One result: Students from other countries are preparing to lead these fields. Only one in five graduate students in math-intensive subjects including computer science and electrical engineering at U.S. universities are American, the National Foundation for American Policy reports. The rest come from abroad. Most will leave the U.S. when they finish their programs.
In the U.S., poor math skills could mean lower salaries for today's kids. A Stanford economist has estimated that, if U.S. pandemic math declines are not reversed, students now in kindergarten through grade 12 will earn from 2% to 9% less over their careers, depending on what state they live in, than their predecessors educated just before the start of the pandemic.
But it also means the country's productivity and competitiveness could slide.
“Math just underpins everything,” said Megan Schrauben, executive director of the Michigan Department of Labor and Economic Opportunity’s MiSTEM initiative, which tries to get more students into STEM. “It’s extremely important for the future prosperity of our students and communities, but also our entire state.”
In Massachusetts, employers are anticipating a shortage over the next five years of 11,000 workers in the life sciences alone.
“It’s not a small problem,” said Edward Lambert Jr., executive director of the Massachusetts Business Alliance for Education. “We’re just not starting students, particularly students of color and from lower-resourced families, on career paths related to math and computer science and those things in which we need to stay competitive, or starting them early enough.”
The Bridge to Calculus program at Northeastern, where Kevin Tran spent his summer, is one response to that. The 113 participating students were paid $15 an hour, most of it from Boston and its public schools, said the program’s coordinator, Bindu Veetel. The university provided the classroom space and some of the teachers.
The students’ days began at 7:30 a.m., when teacher Jeremy Howland had them run exercises in their heads. “Bada-bing,” Howland said whenever they were right.
Students learned to apply that knowledge in coding, data analysis, robotics and elementary electrical engineering classes.
It’s not just a good deed that Northeastern is doing. Some of the graduates of Bridge to Calculus end up enrolling there and proceeding to its highly ranked computer science and engineering programs, which — like those at other U.S. universities — struggle to attract homegrown talent.
These American high school students said they get why their classmates don’t like math.
“It’s a struggle. It’s constant thinking,” said Steven Ramos, 16, who said he plans to become a computer or electrical engineer instead of following his brother and other relatives into construction work.

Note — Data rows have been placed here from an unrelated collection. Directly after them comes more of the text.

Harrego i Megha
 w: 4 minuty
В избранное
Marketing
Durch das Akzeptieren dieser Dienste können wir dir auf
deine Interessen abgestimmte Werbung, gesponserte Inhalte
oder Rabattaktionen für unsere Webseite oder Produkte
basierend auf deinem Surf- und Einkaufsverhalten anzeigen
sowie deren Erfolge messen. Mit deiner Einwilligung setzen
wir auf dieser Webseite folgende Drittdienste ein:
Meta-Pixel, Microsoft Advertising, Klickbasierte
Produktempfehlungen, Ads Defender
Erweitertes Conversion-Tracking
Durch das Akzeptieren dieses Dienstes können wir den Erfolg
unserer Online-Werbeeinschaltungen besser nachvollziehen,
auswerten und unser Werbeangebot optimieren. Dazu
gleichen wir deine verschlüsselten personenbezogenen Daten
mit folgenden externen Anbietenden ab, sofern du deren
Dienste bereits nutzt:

But with time, the answers come into focus, said Wintana Tewolde, also 16, who wants to be a doctor. “It’s not easy to understand, but once you do, you see it.”
Peter St. Louis-Severe, 17, said math, to him, is fun. “It’s the only subject I can truly understand, because most of the time it has only one answer,” said St. Louis-Severe, who hopes to be a mechanical or chemical engineer.
Not everyone is convinced that a lack of math skills is holding America back.
What employers really want “is trainability, the aptitude of people being able to learn the systems and solve problems,” said Todd Thibodeaux, president and CEO of CompTIA, an information technology trade association. Other countries, he said, “are dying for the way our kids learn creativity.”
Back in class, the students fielded Howland’s questions about polynomial functions. And after an occasional stumble, they got all the exercises right.
“Bada-bing,” their teacher happily responded.